§ Directive:
Each record below must be returned exactly, with no line left out.

§ Excerpted data:
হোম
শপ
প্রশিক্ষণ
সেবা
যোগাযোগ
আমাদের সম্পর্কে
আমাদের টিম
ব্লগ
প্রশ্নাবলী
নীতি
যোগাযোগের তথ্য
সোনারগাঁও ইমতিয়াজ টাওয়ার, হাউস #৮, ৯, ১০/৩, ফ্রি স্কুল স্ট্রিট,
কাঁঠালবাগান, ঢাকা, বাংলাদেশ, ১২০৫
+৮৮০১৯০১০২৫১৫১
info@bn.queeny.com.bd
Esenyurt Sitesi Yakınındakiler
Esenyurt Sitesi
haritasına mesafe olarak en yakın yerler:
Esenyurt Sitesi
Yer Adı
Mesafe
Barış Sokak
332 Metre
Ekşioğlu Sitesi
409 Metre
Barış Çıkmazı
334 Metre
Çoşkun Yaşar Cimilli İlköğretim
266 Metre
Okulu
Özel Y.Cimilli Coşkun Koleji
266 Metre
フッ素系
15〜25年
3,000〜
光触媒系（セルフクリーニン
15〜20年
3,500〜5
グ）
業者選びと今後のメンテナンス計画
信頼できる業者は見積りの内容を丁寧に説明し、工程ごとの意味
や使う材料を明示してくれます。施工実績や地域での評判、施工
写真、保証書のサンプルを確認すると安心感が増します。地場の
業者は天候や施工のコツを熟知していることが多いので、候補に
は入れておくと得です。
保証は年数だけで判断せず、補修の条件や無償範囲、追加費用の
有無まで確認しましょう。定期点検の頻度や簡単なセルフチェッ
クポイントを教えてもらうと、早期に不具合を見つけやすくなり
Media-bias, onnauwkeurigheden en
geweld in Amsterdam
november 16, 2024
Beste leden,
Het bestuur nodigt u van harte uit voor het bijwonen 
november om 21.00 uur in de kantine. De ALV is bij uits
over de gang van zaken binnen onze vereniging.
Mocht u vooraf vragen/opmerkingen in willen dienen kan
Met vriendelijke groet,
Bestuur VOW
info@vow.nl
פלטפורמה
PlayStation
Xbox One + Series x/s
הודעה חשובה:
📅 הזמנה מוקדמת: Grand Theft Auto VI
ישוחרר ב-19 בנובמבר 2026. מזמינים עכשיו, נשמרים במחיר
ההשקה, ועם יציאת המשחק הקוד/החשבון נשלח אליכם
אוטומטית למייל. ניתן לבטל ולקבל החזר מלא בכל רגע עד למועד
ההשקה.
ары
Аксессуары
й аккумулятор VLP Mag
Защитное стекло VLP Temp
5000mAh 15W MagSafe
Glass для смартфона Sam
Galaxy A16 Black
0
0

§ Task result:
হোম
শপ
প্রশিক্ষণ
সেবা
যোগাযোগ
আমাদের সম্পর্কে
আমাদের টিম
ব্লগ
প্রশ্নাবলী
নীতি
যোগাযোগের তথ্য
সোনারগাঁও ইমতিয়াজ টাওয়ার, হাউস #৮, ৯, ১০/৩, ফ্রি স্কুল স্ট্রিট,
কাঁঠালবাগান, ঢাকা, বাংলাদেশ, ১২০৫
+৮৮০১৯০১০২৫১৫১
info@bn.queeny.com.bd
Esenyurt Sitesi Yakınındakiler
Esenyurt Sitesi
haritasına mesafe olarak en yakın yerler:
Esenyurt Sitesi
Yer Adı
Mesafe
Barış Sokak
332 Metre
Ekşioğlu Sitesi
409 Metre
Barış Çıkmazı
334 Metre
Çoşkun Yaşar Cimilli İlköğretim
266 Metre
Okulu
Özel Y.Cimilli Coşkun Koleji
266 Metre
フッ素系
15〜25年
3,000〜
光触媒系（セルフクリーニン
15〜20年
3,500〜5
グ）
業者選びと今後のメンテナンス計画
信頼できる業者は見積りの内容を丁寧に説明し、工程ごとの意味
や使う材料を明示してくれます。施工実績や地域での評判、施工
写真、保証書のサンプルを確認すると安心感が増します。地場の
業者は天候や施工のコツを熟知していることが多いので、候補に
は入れておくと得です。
保証は年数だけで判断せず、補修の条件や無償範囲、追加費用の
有無まで確認しましょう。定期点検の頻度や簡単なセルフチェッ
クポイントを教えてもらうと、早期に不具合を見つけやすくなり
Media-bias, onnauwkeurigheden en
geweld in Amsterdam
november 16, 2024
Beste leden,
Het bestuur nodigt u van harte uit voor het bijwonen 
november om 21.00 uur in de kantine. De ALV is bij uits
over de gang van zaken binnen onze vereniging.
Mocht u vooraf vragen/opmerkingen in willen dienen kan
Met vriendelijke groet,
Bestuur VOW
info@vow.nl
פלטפורמה
PlayStation
Xbox One + Series x/s
הודעה חשובה:
📅 הזמנה מוקדמת: Grand Theft Auto VI
ישוחרר ב-19 בנובמבר 2026. מזמינים עכשיו, נשמרים במחיר
ההשקה, ועם יציאת המשחק הקוד/החשבון נשלח אליכם
אוטומטית למייל. ניתן לבטל ולקבל החזר מלא בכל רגע עד למועד
ההשקה.
ары
Аксессуары
й аккумулятор VLP Mag
Защитное стекло VLP Temp
5000mAh 15W MagSafe
Glass для смартфона Sam
Galaxy A16 Black
0
0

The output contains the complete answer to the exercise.